WORK TO COMPLETE. Return, in their exact form, the lines that lie between the start of the data below and the line containing "Трусы-шорты", with both ends included.

DATA PROVIDED.
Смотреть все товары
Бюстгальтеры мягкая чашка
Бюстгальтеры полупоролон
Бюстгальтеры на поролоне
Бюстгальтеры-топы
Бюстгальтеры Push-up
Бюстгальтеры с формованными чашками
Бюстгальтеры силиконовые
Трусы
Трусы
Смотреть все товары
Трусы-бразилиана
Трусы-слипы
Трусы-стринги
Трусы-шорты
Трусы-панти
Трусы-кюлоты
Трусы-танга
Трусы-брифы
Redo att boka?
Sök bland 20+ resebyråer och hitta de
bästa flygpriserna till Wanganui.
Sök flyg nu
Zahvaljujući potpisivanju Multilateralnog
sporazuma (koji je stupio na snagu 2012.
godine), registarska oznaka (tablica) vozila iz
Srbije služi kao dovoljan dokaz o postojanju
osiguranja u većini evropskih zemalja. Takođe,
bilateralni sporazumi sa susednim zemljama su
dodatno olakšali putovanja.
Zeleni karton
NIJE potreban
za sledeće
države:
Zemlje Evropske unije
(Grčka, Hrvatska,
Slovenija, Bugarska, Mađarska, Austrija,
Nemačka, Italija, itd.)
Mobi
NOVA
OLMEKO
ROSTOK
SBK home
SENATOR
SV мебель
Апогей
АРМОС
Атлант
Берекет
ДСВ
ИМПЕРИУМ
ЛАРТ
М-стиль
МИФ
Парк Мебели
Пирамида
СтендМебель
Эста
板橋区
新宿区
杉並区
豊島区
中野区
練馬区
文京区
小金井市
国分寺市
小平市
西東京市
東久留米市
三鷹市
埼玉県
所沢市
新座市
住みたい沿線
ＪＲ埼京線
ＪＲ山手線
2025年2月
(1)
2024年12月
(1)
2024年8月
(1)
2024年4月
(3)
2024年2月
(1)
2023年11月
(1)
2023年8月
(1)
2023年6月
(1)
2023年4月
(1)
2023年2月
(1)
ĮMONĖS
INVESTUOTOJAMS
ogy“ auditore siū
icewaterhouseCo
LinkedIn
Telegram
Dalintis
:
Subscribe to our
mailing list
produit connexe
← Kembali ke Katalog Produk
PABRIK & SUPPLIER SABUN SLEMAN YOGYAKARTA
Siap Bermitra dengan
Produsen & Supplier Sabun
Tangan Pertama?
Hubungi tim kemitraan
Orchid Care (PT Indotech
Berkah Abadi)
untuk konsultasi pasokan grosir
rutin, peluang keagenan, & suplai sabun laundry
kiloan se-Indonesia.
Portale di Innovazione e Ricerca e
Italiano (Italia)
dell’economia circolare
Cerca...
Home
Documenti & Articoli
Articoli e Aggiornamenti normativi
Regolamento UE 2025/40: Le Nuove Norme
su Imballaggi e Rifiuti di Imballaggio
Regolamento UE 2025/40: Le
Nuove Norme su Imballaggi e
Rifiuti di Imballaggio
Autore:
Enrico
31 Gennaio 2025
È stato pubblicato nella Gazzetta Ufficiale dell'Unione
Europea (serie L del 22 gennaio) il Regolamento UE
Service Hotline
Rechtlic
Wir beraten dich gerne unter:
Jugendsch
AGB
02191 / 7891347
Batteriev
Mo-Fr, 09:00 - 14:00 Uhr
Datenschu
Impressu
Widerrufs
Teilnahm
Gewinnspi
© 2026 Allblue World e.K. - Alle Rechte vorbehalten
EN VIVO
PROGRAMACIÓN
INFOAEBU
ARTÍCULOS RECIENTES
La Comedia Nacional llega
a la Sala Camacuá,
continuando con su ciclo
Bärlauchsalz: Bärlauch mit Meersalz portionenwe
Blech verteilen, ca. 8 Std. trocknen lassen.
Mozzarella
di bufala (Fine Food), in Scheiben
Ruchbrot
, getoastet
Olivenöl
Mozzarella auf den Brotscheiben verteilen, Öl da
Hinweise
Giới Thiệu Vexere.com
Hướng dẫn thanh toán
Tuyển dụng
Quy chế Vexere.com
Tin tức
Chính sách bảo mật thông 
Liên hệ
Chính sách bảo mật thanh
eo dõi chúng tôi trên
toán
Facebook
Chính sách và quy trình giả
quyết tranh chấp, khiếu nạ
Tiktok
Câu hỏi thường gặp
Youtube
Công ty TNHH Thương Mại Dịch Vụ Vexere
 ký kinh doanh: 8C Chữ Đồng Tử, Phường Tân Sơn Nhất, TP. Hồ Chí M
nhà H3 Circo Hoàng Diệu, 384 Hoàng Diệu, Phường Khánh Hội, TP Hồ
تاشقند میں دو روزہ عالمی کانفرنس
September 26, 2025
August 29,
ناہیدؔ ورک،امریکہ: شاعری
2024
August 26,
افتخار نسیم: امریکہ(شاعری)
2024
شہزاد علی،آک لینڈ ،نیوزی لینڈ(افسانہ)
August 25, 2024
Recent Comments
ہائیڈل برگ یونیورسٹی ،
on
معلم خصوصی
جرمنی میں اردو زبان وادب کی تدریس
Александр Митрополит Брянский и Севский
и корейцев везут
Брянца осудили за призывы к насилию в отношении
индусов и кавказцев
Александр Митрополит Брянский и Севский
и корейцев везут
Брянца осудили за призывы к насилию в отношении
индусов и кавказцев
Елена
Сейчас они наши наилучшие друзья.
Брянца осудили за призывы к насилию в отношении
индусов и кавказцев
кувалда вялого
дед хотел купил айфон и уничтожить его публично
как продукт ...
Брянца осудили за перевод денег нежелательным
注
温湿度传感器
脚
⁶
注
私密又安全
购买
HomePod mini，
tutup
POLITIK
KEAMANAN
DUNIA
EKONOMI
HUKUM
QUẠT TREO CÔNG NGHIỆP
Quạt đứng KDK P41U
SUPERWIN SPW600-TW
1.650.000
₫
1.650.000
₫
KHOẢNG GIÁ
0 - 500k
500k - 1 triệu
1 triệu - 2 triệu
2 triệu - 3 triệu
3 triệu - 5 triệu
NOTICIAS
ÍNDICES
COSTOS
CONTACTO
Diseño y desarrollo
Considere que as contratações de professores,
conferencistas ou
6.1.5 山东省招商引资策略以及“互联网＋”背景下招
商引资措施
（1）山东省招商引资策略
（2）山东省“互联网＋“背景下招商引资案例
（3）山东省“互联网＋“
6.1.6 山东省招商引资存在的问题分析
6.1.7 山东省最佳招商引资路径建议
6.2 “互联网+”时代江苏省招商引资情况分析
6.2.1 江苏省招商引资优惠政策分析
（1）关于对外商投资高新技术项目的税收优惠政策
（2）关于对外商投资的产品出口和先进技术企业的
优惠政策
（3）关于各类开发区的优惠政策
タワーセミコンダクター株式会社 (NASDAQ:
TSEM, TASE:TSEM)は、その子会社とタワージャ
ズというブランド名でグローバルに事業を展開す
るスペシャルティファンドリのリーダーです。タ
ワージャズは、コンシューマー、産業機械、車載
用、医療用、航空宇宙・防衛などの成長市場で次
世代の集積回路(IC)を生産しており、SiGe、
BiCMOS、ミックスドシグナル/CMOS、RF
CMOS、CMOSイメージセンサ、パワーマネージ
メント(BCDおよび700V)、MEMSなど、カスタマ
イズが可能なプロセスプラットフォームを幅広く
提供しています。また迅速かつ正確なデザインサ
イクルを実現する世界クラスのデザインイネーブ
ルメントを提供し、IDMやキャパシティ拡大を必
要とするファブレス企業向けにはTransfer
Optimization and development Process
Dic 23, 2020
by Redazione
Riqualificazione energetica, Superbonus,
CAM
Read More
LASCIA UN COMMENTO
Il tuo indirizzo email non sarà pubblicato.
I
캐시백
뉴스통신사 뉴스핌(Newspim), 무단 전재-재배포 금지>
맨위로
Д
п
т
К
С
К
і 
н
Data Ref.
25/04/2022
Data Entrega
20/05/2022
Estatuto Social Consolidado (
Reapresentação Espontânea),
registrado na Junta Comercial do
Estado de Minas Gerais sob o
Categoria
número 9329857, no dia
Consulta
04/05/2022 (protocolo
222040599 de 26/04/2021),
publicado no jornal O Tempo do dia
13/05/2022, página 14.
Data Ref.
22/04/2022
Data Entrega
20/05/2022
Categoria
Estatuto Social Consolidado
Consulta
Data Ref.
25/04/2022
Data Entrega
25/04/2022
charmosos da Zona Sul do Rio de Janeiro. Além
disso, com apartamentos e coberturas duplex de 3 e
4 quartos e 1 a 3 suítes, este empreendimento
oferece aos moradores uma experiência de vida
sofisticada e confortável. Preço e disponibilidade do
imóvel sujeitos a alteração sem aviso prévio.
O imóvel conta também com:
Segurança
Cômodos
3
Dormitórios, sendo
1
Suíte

TASK ANSWER.
Смотреть все товары
Бюстгальтеры мягкая чашка
Бюстгальтеры полупоролон
Бюстгальтеры на поролоне
Бюстгальтеры-топы
Бюстгальтеры Push-up
Бюстгальтеры с формованными чашками
Бюстгальтеры силиконовые
Трусы
Трусы
Смотреть все товары
Трусы-бразилиана
Трусы-слипы
Трусы-стринги
Трусы-шорты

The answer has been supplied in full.